The Fairfax Press reports that TVNZ received relatively few complaints (four) about the mispronunciation of Dikshit, while the inappropriate comments about Sir Anand are in the 600s. Prime TV reports that the complaints have hit a ‘record number’.
This is no surprise, given that the later comments related directly to how New Zealanders felt about ourselves.
There’s apparently been fresh criticism as TVNZ has allowed Henry’s mispronunciation clip to remain on its website after the furore on Monday. From Fairfax:
New Zealand Indian Central Association president Paul Singh Bains said the fact TVNZ was still promoting the clip on its website showed it had “totally lost the plot” and was insensitive to the offence Henry had caused.
The segment is now gone, though the tiny 14-day suspension that TVNZ gave Paul Henry seems even weaker in this context.
Making it worse was the TVNZ spokeswoman, who defended Henry on Monday and worsened the matter then. I think TVNZ needs a new spokesperson.
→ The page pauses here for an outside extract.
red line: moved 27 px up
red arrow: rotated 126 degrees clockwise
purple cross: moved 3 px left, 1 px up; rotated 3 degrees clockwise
Here’s how Fairfax reported her response:
TVNZ spokeswoman Andi Brotherston said the website was an independent news organisation.
“[It] is part of TVNZ’s news and current affairs department, which has its editorial independence enshrined in legislation.”
Translation: we can’t do anything about how we promote the channel because of the law.
Why, pray tell, was the clip then removed?
It might be nice to get the context in which Ms Brotherston made her comment.
I wrote to the network today suggesting that Mr Henry at least meet with the New Zealand Indian Central Association in his 14 days off. (I called it, wrongly, the Indian New Zealand Association, mixing it up with one in Wellington.) Let’s do something beyond the on-air apology and learn just why these “ethnic” associations are necessary in New Zealand. (One big reason: the Paul Henrys of this world.)
One thing has bugged me: this idea from Henry that Sir Anand Satyanand does not sound like a New Zealander. I have met the Governor-General on several occasions and I never remembered him having any accent but a Kiwi one. I even had to look for clips of Sir Anand just to make sure my memory wasn’t playing tricks on me. I remember that his wife, Lady Satyanand, is very well spoken. So just how much like a New Zealander did Henry think the next Governor-General should sound like? Fred Dagg? Him?
There’s nothing wrong with a Fred Dagg-sounding Governor-General, but it seems that Mr Henry believed that a Kiwi accent is not a Kiwi accent if its speaker has Indian heritage.